I have a pair of Particias that I'm looking to get experts to help me sex them. Attacahed are the pics.


----------



## Pauliewog (Dec 24, 2010)

How old are they? Cause right now they both look female.


----------



## whitethumb (Feb 5, 2011)

hard to guess by your photos. id say 1st male and 2nd female. try and get a picture of them together for comparison and a pic of their sides. that way we can see the arch on their backs better


----------



## gthorpe2 (Jul 1, 2008)

I would say they are about a year old. I will try and get better pictures too.


----------



## billschwinn (Dec 17, 2008)

Looking at the pics provided I would say both are female. If they were fed a little more there bellys would show the roundness.They are not skinny, I feel they could use a little extra food, Bill


----------



## Gamble (Aug 1, 2010)

I agree ... id say both are females.

Need side pics also to be sure.


----------



## Woodsman (Jan 3, 2008)

I would agree here that both look female. I did have a "definite" female (based on very narrow toepads), that I was looking for a male for. Until I saw the female calling away in her tank. Sometimes toepad development is late and gives a false ID as to sex.
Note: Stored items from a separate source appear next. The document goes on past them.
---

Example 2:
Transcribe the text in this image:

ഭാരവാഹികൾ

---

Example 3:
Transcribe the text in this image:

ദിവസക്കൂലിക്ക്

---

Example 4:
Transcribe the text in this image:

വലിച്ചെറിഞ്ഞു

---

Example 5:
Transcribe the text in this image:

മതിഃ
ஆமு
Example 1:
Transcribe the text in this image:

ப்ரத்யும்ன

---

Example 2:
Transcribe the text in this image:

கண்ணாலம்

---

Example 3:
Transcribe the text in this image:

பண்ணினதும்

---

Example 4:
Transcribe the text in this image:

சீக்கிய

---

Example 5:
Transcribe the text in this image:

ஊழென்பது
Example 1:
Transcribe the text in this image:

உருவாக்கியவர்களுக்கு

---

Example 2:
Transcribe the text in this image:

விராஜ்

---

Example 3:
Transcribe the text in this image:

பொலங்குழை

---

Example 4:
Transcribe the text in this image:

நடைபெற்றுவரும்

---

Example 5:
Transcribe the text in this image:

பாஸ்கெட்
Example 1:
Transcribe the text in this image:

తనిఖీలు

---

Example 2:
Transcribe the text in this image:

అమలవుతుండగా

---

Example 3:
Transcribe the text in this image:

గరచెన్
Just my opinion. Good luck with a great morph!

Richard.


----------



## gthorpe2 (Jul 1, 2008)

So if they are females, should I take one out of the tank?


----------



## whitethumb (Feb 5, 2011)

if they're doing fine and no aggression id leave them alone. usually aggression will start when a male is introduced because then there's competition.


----------